Witnesses grilled in drug trafficking hearing

LIHU‘E — Attorneys for two defendants accused of felony drug possession battled the prosecution’s team in a Monday hearing on a motion to suppress testimony and evidence.

The case is against Michael Glenn Sullivan, 39, and Rolando Alegado Agustin, 41, both of Lihu‘e. They were arrested just after 7 a.m. on April 6, 2010, when police allegedly observed a white bag being tossed over a fence at Nawiliwili Harbor. That bag was later said to contain $1,144 in cash and 203.5 grams of cocaine, carrying a street value of roughly $20,000.

Sullivan is employed by Young Brothers, an inter-island shipping company with a port at Nawiliwili Harbor. He allegedly took the drugs that were hidden in the barge from O‘ahu and threw them over a fence to Agustin, who worked for The Gas Company, a nearby business at the harbor.

The two pleaded not guilty on June 29, 2010. They each face Class A felony first-degree promotion of a dangerous drug, seven counts of second-degree promotion of a dangerous drug, and seven counts of drug paraphernalia. The charges could bring up to 20 years in prison and a $50,000 fine.

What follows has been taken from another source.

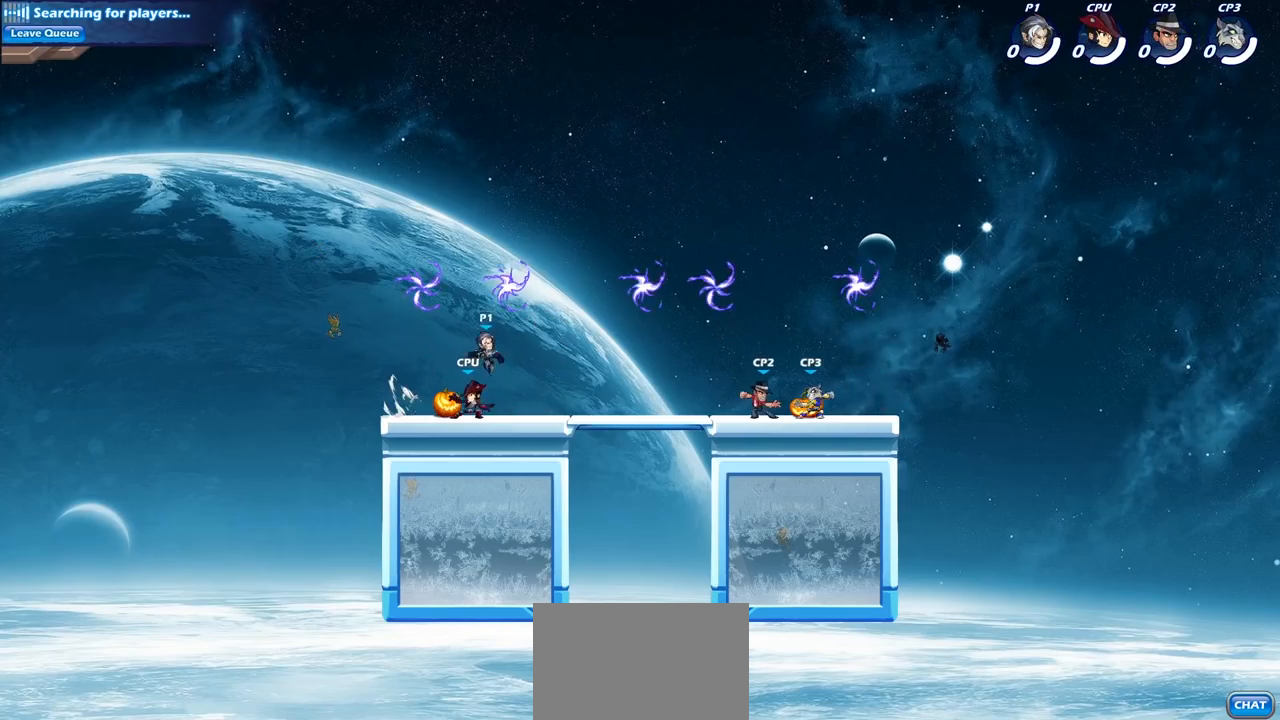
{"buttons": [], "left_stick": "down-right", "right_stick": "center", "events": [[133, "CROSS", "up"], [333, "left_stick", "down-right"]]}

Michael Green, an attorney for Sullivan, along with Michael Soong and June Ikemoto, attorneys for Agustin, questioned four of nearly a dozen witnesses. They worked from mid-morning until the court adjourned just after 4 p.m. to expose what they felt was a troubled investigation and criminal case.

Fifth Circuit Court Judge Kathleen Watanabe ordered the remaining witnesses to return for a Sept. 19 continuance to conclude testimony.

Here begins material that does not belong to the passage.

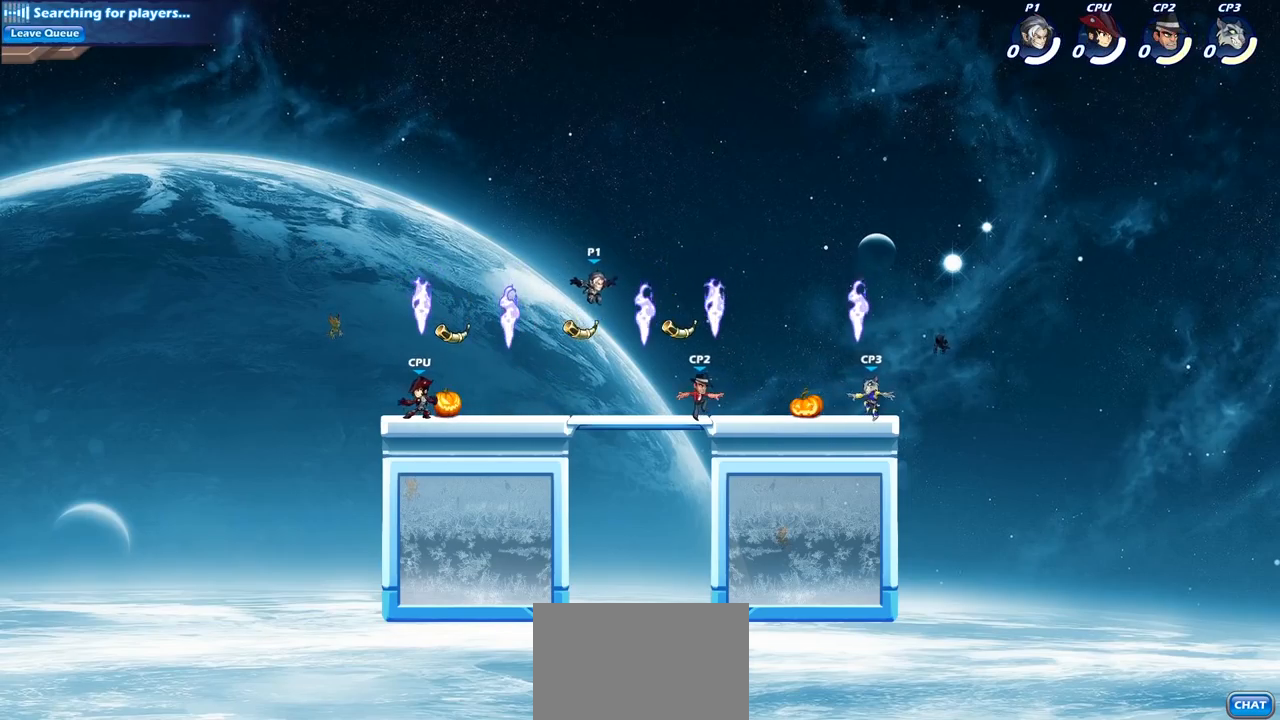
{"buttons": ["R2"], "left_stick": "left", "right_stick": "center", "events": [[150, "left_stick", "down-left"], [217, "R1", "down"], [267, "left_stick", "left"], [283, "R1", "up"], [367, "R2", "down"]]}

The Oct. 3 trial date may be pushed to Jan. 3 or later depending on the court calendar and logistical issues of the witnesses.

Deputy Prosecutor Samuel Jajich said the defense is accusing the Kaua‘i Police Department investigation of questionable means with producing probable cause in seeking a search warrant. He said this tactic is a fancy argument but does not meet the standard to require a Franks hearing to determine whether the police affidavit used to obtain a search warrant to find incriminating evidence was based on false statements.

The first witness was a security company representative who maintains the motion sensitive cameras that monitor the fence line of Young Brothers. He testified that he was asked to burn two copies of recordings taken at the time alleged narcotics activities occurred.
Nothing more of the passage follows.